The reported cases of Covid-19 in the seven days preceding August 2 are up 161.54 percent. The percent of tests that are positive has climbed by  15.63 percent. Local hospital admissions are up a full 200 percent. Schools haven’t had the first student in a classroom and the caseload is soaring in a county with great doctors but limited hospital services.

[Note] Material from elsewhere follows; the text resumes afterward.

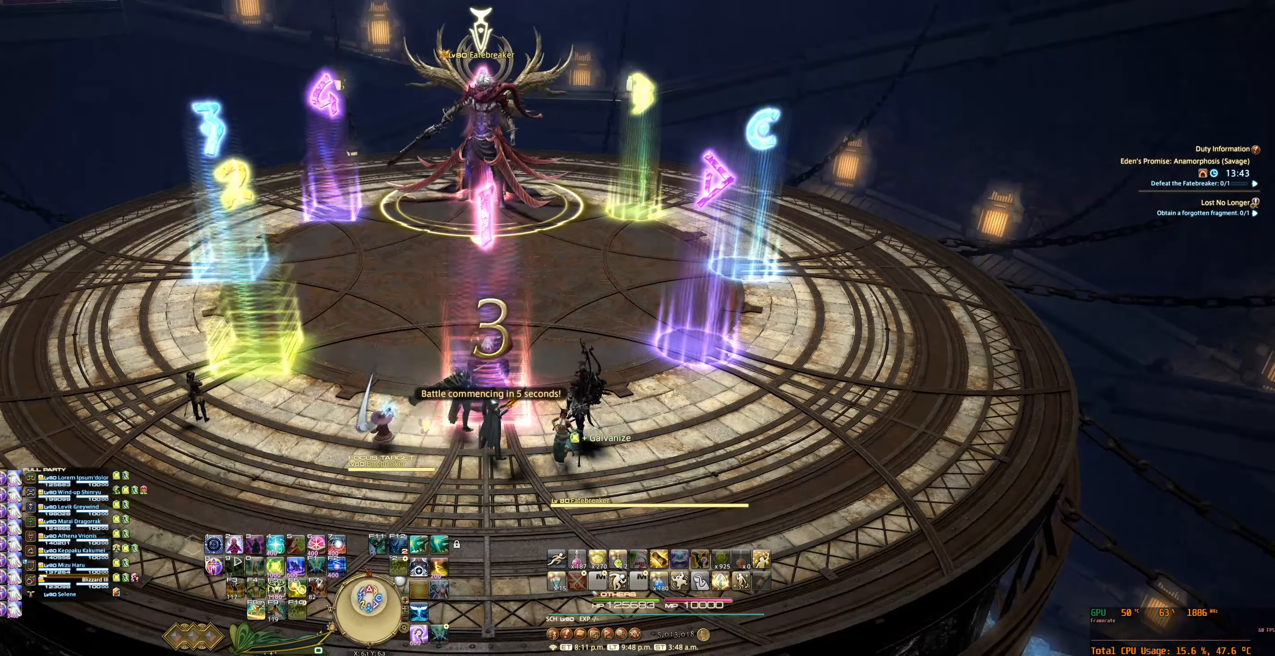
{"keys": [], "mouse": ["right"], "events": []}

Washington County GA school bus

Late yesterday, a news report posted on Georgia Public Radio’s site summed it for me. Amber Schmidtke, PhD., a microbiologist tracking and explaining Covid data for mere mortals like me, said, and I am adding emphasis to her statement”So when this starts to happen [children becoming sick and requiring hospitalization] in a bigger way in Georgia and kids who were previously healthy are on ventilators, I don’t want school superintendents to claim that there was no way this could have been predicted,” Schmidtke said. “We have plenty of warning that the situation in 2021 is more dangerous than a year ago for children. Willingly choosing to endanger children by not doing the bare minimum of disease control and prevention should be treated the same way as knowingly allowing someone drunk to drive a school bus and organizations that do so should be held to account.”

Teachers and staff are preparing now for open houses in Washington County schools, with classes starting Friday. In a community with a rising case load, doubled Covid hospitalizations, low vaccination rates, and school leaders willing to, as Dr. Schmidtke suggests, let a drunk drive the school bus, they are providing the ideal breeding ground for very sick children,  families, teachers, and staff.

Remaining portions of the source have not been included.